• STUDY QUESTIONS:
(1) From the "Other versions" section of the "Buzz-Buzz-Buzz" article below, list every artist credited with releasing a version of the song.
(2) Return the passage of the "Buzz-Buzz-Buzz" article below from "Rocky Roberts and" to "Stevens & Sunsets.", copied word for word.

• EXCERPT TO READ:
::::::

"Buzz-Buzz-Buzz" is a song written by John Gray and Bobby Day and performed by The Hollywood Flames.  The lead vocals were by Earl Nelson, and later by Bob & Earl.  It reached number 5 on the US R&B chart and number 11 on the Billboard pop chart in 1957.

The single ranked 94th on Billboard's Year-End Hot 100 singles of 1958.

Other versions
Rusty Draper released a version of the song as the B-side to his 1957 single, "I Get the Blues When It Rains".
Frankie Lymon released a version of the song as the B-side to his 1960 single, "Waitin' in School".
Day later released a version of the song as the B-side to his 1963 single, "Pretty Little Girl Next Door".
Rocky Roberts and the Airedales released a version of the song as a single in 1967.
Shakin' Stevens and the Sunsets released a version of the song on his 1973 album, Shakin' Stevens & Sunsets.
Jonathan Richman & the Modern Lovers released a version of the song as a single in 1978 in the United Kingdom.

::::::

Dataset records:
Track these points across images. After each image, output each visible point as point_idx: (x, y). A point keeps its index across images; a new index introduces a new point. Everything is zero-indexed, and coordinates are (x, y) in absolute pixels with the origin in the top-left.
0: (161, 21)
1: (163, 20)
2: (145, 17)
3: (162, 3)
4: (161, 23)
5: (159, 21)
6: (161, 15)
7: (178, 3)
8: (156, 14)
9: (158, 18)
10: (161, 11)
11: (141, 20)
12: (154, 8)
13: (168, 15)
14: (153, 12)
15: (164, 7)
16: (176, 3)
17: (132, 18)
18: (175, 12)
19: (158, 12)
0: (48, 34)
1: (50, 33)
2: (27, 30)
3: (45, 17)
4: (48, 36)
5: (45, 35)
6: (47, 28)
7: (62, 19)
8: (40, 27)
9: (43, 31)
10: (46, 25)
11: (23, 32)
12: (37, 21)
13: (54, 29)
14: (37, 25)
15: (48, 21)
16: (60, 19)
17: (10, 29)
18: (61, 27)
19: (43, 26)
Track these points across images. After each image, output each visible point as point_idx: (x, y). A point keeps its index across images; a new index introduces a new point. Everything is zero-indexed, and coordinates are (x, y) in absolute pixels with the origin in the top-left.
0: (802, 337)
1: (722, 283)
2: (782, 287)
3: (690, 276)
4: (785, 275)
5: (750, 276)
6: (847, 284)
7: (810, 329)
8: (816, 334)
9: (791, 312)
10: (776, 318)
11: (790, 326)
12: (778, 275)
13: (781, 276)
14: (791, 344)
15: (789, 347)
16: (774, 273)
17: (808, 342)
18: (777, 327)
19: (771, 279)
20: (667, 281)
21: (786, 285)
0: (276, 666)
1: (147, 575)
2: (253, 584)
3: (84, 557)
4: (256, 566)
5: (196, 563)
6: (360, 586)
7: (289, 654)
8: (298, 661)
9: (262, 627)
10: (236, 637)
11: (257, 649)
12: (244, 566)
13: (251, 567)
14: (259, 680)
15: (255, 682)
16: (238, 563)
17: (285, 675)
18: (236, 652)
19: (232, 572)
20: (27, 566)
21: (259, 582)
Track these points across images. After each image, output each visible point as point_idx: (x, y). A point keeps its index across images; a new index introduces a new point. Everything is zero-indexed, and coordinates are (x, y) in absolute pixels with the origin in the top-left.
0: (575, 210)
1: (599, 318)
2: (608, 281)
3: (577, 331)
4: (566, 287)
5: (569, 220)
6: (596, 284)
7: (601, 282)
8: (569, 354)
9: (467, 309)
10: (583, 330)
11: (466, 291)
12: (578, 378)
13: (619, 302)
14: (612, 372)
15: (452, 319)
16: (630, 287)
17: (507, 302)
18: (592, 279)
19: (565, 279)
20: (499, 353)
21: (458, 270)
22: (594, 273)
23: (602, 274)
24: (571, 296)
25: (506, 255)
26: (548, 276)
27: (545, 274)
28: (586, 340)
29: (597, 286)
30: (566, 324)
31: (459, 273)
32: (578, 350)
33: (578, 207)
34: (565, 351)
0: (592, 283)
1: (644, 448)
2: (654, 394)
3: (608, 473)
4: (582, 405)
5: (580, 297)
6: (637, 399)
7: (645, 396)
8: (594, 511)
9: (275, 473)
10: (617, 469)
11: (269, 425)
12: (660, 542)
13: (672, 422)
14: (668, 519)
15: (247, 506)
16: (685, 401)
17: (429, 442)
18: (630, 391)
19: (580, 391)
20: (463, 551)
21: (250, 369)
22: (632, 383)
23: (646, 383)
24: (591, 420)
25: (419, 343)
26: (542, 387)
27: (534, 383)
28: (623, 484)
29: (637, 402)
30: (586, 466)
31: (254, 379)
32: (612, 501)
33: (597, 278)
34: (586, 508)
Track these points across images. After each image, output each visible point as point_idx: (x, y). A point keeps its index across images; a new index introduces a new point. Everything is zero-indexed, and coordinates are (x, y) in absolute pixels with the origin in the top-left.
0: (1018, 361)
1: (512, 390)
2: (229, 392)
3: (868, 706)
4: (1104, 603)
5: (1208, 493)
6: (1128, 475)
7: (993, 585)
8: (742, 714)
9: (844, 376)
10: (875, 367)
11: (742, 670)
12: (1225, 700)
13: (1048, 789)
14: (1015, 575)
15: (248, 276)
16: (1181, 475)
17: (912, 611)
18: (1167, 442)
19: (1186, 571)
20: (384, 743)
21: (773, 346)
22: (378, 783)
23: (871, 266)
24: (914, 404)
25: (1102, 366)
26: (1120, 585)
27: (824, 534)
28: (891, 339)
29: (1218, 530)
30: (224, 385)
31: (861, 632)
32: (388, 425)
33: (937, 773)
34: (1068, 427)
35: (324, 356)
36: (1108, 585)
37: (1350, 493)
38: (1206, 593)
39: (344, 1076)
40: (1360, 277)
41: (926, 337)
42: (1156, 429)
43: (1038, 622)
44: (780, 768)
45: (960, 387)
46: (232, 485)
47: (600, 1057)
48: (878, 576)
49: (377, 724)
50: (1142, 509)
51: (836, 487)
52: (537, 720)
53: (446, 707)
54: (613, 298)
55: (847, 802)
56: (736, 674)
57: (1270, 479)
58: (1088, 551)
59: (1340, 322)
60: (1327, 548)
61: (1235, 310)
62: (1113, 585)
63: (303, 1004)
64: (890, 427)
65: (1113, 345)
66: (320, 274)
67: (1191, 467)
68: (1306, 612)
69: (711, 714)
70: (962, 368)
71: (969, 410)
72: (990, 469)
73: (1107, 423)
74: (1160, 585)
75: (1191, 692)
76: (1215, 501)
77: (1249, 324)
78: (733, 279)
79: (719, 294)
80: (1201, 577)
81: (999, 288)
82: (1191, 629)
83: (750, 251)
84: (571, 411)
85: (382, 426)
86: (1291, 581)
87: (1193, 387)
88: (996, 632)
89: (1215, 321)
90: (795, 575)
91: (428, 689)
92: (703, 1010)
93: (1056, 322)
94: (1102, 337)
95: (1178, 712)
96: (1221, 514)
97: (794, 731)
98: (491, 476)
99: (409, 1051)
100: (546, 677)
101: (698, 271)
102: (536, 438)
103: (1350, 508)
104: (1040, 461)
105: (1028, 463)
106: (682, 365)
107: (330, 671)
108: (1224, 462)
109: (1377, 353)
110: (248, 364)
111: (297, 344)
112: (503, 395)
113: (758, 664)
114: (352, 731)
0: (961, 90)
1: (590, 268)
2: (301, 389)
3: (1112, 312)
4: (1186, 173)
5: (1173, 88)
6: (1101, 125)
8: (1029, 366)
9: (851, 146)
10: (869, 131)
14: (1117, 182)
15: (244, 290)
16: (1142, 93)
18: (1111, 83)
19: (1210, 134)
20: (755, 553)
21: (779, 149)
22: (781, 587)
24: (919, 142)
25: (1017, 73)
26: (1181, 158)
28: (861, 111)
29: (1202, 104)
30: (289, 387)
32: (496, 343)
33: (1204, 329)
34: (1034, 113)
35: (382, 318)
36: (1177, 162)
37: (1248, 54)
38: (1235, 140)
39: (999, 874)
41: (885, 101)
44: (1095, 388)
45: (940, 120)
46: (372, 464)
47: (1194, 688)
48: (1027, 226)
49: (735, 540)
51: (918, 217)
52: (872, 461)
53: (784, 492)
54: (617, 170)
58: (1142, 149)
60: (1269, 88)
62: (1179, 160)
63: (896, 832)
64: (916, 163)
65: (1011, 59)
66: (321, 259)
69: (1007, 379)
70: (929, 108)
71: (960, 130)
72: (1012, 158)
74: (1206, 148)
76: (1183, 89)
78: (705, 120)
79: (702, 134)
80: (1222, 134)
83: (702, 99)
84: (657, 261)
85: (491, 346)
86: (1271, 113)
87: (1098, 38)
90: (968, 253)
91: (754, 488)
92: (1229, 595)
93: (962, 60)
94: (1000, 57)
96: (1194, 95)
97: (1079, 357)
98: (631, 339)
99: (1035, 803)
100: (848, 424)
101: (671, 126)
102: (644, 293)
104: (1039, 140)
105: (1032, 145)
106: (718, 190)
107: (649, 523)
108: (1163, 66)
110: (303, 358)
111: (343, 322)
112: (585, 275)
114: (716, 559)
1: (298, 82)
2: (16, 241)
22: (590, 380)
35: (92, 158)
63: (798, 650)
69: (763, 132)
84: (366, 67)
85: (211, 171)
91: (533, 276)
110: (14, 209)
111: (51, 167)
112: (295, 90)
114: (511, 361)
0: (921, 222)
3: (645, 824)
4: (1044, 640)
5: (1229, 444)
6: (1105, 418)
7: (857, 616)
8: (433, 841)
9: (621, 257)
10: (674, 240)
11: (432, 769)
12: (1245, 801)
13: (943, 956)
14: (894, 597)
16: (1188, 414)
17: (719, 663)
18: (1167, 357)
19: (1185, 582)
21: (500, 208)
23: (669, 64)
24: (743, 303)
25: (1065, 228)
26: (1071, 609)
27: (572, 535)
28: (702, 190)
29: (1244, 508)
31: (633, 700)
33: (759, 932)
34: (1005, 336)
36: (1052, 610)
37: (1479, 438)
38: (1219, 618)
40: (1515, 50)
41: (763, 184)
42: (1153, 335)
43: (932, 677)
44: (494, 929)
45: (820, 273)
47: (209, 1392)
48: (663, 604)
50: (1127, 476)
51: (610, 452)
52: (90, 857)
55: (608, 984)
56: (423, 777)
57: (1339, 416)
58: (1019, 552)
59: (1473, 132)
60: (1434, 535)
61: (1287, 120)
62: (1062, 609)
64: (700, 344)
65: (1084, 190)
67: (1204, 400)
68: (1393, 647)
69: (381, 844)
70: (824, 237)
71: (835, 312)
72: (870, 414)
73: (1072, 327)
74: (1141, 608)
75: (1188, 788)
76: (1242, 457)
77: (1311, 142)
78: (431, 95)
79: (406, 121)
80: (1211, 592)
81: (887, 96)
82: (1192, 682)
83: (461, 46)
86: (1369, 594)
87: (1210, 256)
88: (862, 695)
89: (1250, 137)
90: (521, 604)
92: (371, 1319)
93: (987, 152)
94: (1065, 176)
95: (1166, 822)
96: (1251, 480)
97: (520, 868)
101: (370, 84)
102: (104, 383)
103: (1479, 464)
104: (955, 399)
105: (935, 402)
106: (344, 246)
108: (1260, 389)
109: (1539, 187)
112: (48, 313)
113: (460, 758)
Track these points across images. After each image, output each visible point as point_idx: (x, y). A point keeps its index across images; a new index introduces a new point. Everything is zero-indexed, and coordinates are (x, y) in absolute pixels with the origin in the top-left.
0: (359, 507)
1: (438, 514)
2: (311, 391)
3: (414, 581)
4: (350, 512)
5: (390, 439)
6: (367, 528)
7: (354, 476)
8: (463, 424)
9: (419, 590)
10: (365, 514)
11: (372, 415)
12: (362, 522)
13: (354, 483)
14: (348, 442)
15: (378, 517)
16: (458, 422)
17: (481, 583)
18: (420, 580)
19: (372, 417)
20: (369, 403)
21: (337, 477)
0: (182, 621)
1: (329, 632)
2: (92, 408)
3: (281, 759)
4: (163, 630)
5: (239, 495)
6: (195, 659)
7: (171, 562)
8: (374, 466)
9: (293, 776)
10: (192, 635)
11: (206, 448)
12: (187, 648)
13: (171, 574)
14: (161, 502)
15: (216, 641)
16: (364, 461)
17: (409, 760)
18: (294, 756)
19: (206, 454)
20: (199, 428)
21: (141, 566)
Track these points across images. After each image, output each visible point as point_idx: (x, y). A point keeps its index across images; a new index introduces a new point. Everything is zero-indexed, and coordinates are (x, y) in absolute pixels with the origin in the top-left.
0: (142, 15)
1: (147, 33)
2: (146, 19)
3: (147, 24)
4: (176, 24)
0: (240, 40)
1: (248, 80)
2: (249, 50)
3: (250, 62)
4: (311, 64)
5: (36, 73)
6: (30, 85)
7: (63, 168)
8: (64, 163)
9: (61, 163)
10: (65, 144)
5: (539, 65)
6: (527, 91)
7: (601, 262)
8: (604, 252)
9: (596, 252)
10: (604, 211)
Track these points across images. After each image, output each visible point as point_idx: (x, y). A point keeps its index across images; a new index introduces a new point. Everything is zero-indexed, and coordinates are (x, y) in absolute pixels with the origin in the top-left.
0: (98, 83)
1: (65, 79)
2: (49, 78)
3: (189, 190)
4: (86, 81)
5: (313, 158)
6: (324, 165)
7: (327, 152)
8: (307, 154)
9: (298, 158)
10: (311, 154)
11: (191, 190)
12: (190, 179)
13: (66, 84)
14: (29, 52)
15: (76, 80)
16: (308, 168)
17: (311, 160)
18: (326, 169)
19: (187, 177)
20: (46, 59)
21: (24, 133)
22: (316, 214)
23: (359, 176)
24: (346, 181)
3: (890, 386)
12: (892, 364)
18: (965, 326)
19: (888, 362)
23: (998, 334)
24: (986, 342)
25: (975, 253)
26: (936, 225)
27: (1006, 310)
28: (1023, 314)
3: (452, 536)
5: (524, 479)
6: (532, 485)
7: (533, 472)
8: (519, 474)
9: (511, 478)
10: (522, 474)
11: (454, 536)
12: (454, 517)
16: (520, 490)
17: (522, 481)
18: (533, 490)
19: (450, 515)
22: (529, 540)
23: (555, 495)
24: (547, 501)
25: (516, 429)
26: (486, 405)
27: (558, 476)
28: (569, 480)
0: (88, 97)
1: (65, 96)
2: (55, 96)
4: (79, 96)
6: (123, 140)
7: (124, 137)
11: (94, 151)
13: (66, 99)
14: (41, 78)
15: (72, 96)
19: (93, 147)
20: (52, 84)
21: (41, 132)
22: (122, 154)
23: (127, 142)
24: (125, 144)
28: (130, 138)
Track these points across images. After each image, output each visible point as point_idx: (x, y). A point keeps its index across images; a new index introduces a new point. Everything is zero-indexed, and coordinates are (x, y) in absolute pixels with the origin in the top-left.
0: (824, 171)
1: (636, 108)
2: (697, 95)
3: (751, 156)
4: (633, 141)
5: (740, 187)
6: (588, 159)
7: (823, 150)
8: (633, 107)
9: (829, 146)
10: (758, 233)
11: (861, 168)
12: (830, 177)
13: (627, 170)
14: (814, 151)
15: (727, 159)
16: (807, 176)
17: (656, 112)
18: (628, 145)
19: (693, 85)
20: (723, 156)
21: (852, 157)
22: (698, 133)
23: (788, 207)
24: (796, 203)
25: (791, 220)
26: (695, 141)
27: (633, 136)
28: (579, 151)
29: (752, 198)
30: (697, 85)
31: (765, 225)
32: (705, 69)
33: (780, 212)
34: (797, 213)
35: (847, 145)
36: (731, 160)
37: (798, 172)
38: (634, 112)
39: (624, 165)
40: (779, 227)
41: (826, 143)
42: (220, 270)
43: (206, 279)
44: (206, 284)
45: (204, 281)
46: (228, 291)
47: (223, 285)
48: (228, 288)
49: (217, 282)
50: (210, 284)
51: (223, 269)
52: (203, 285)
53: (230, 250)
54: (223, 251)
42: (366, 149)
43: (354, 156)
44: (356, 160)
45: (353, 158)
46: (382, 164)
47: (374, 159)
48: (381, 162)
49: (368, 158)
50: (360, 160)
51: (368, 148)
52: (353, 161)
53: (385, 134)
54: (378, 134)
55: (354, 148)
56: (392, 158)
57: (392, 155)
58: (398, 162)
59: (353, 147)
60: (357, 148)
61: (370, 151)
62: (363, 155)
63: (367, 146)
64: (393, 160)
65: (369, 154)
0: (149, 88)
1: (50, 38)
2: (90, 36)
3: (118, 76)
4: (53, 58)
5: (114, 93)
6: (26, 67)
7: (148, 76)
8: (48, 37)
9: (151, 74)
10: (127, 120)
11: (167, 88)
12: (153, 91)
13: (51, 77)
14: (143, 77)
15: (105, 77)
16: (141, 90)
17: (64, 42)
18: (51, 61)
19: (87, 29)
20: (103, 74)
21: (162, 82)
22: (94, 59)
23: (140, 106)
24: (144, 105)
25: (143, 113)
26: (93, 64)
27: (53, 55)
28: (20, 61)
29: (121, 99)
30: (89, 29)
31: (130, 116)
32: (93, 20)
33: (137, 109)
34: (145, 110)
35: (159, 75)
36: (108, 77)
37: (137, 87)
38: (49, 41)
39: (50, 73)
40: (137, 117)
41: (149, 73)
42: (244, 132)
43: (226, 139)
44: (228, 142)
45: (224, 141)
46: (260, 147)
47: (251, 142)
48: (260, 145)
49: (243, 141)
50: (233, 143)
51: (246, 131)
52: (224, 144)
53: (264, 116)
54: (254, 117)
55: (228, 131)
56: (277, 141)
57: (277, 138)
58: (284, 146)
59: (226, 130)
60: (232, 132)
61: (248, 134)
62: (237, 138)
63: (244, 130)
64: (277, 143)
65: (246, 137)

::::::

• SOLUTIONS BY TASK:
(1)
- Rusty Draper
- Frankie Lymon
- Bobby Day
- Rocky Roberts and the Airedales
- Shakin' Stevens and the Sunsets
- Jonathan Richman & the Modern Lovers

(2)
Rocky Roberts and the Airedales released a version of the song as a single in 1967.
Shakin' Stevens and the Sunsets released a version of the song on his 1973 album, Shakin' Stevens & Sunsets.